For Sasha Lipton, founder of Redwood City desserts company Clean Sweets by Sasha, it’s always been about enjoying food while consuming nutritionally dense ingredients. Since March, Lipton has been making and selling cakes, muffins, cookies and other desserts with no grains, gluten, soy, dairy or refined sugar — basically, the ingredients that people associate with baked goods.
“There are a ton of gluten-free and vegan bakeries, but vegan and gluten-free doesn’t mean healthy in any sense. There are tons of sugar and gums and thickeners and weird oils added to make those baked goods be the texture and taste that you would expect,” Lipton said. “I think the more simple, the better. I’m staying true to that.”
After plenty of trial and error, Lipton created a base recipe. She uses almond flour, which she said makes her desserts more dense, and replaces butter and cream with coconut oil. She sweetens her desserts, made in her home kitchen, with maple syrup. She makes everything from lemon poppyseed muffins and banana bread to peanut butter blondies, vegan raspberry thumbprint cookies and coconut chocolate chip cookies.
When she was living in New York in 2014, a doctor told Lipton to cut out grains, gluten, dairy, refined sugar and soy from her diet to remedy her cystic acne. She quickly realized there were few truly healthy sweets available. Motivated by a major sweet tooth, Lipton, who has baked and cooked throughout her life, started to experiment in the kitchen, making healthier variations of her favorite sweets.
As her skin started to clear up and she started to feel more energetic, she said she started sharing her baked goods with family and coworkers.
“I didn’t tell people that they were healthy and people loved (them),” Lipton said. “They were asking for recipes and raving about them as if they were just a traditional baked good. I kind of felt like I had something there.”
She moved to the Bay Area in September and while she was in the tech industry, she said she didn’t feel passionate about her work. She instead decided to pursue her passion project, quitting her day job to start Clean Sweets in March.
Lipton said she hopes to help other people who are trying to be more conscious of the ingredients that they put into their bodies while also making a delicious product.
“I don’t want to make baked goods that taste good for being healthy,” she said. “I wanted to make baked goods that taste good and happen to be healthy.”

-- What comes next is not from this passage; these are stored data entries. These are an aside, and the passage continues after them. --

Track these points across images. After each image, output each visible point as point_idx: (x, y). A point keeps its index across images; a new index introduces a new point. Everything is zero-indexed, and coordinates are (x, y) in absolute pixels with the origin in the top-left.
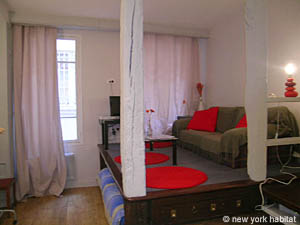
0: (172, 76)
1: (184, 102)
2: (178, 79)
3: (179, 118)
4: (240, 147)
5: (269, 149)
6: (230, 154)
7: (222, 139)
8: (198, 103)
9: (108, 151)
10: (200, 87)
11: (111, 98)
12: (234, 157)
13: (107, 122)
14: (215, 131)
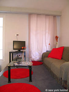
0: (44, 33)
1: (49, 44)
2: (47, 34)
3: (47, 51)
10: (57, 38)
14: (62, 59)
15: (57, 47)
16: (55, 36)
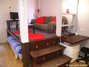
0: (30, 7)
2: (32, 7)
3: (32, 20)
4: (54, 27)
5: (62, 27)
6: (50, 29)
7: (48, 25)
8: (38, 15)
9: (11, 30)
10: (38, 10)
11: (10, 13)
12: (52, 30)
13: (9, 21)
14: (44, 23)
15: (39, 17)
16: (37, 9)
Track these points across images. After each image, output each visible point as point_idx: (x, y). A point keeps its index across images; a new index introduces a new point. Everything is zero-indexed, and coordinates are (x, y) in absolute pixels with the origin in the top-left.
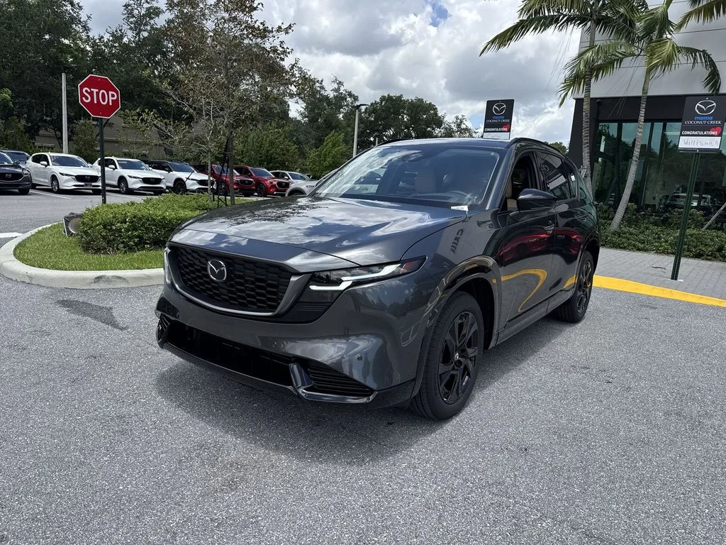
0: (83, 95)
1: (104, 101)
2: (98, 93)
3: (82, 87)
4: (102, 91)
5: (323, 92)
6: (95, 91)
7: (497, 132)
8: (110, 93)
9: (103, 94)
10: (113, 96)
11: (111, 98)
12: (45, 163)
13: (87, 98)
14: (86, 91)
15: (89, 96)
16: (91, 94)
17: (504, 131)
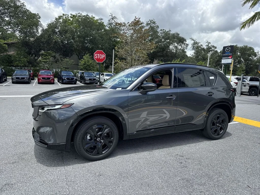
0: (95, 56)
1: (101, 58)
2: (99, 55)
3: (95, 54)
4: (100, 55)
5: (202, 47)
6: (98, 55)
7: (227, 59)
8: (103, 55)
9: (101, 55)
10: (103, 56)
11: (103, 57)
12: (103, 76)
13: (96, 57)
14: (96, 55)
15: (96, 56)
16: (97, 56)
17: (230, 59)
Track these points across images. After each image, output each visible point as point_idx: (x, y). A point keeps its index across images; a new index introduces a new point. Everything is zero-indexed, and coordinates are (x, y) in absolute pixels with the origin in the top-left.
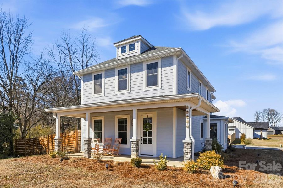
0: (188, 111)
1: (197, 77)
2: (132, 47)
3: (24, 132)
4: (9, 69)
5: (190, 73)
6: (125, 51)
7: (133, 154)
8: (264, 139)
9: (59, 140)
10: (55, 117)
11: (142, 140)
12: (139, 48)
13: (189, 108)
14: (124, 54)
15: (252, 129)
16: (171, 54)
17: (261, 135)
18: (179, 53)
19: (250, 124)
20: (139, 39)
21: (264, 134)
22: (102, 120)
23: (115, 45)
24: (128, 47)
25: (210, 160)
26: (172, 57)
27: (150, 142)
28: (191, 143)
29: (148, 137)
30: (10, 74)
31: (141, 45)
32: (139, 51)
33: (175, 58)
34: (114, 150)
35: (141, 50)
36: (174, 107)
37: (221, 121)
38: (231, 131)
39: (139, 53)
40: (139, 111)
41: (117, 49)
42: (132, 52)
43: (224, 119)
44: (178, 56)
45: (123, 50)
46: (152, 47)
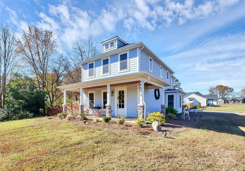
0: (141, 84)
1: (159, 63)
2: (112, 44)
3: (52, 102)
4: (42, 64)
5: (152, 60)
7: (107, 114)
8: (215, 106)
9: (66, 106)
10: (63, 92)
11: (118, 105)
12: (116, 45)
13: (142, 81)
14: (107, 49)
15: (206, 99)
16: (135, 47)
17: (213, 103)
18: (140, 46)
19: (204, 96)
20: (116, 39)
21: (215, 103)
22: (93, 93)
23: (101, 44)
24: (109, 45)
25: (155, 118)
26: (136, 48)
27: (123, 107)
28: (143, 107)
29: (121, 104)
30: (43, 67)
31: (118, 42)
32: (116, 46)
33: (138, 49)
35: (118, 46)
37: (177, 93)
38: (191, 101)
39: (116, 48)
40: (111, 85)
41: (103, 46)
42: (112, 47)
43: (179, 92)
44: (140, 48)
45: (107, 47)
46: (126, 44)
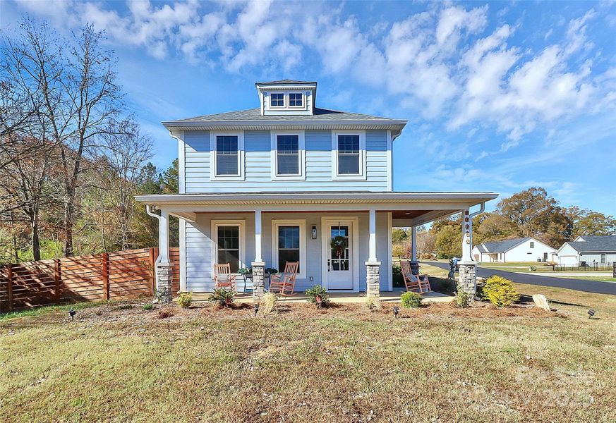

Her baked goods are available online ( Clean Sweets by Sasha) for delivery or pickup in Redwood City and for sale at Bare Bowls in Palo Alto and the Sigona’s Farmers Market at Stanford Shopping Center. Lipton also takes special orders for events.
She continues to experiment — right now, think a healthier version of a rainbow cookie that uses spinach and turmeric for color — and hopes to focus more on seasonal ingredients in the future, such as pumpkins in the fall or ginger during the holidays. Her goal is to open a brick-and-mortar bakery, ideally in Palo Alto, where people can have a cup of coffee and a slice of guilt-free cake.
“As people start to understand what certain foods do to their body and what’s happening on the inside because of those foods, I think healthy baked goods will become more and more mainstream,” Lipton said.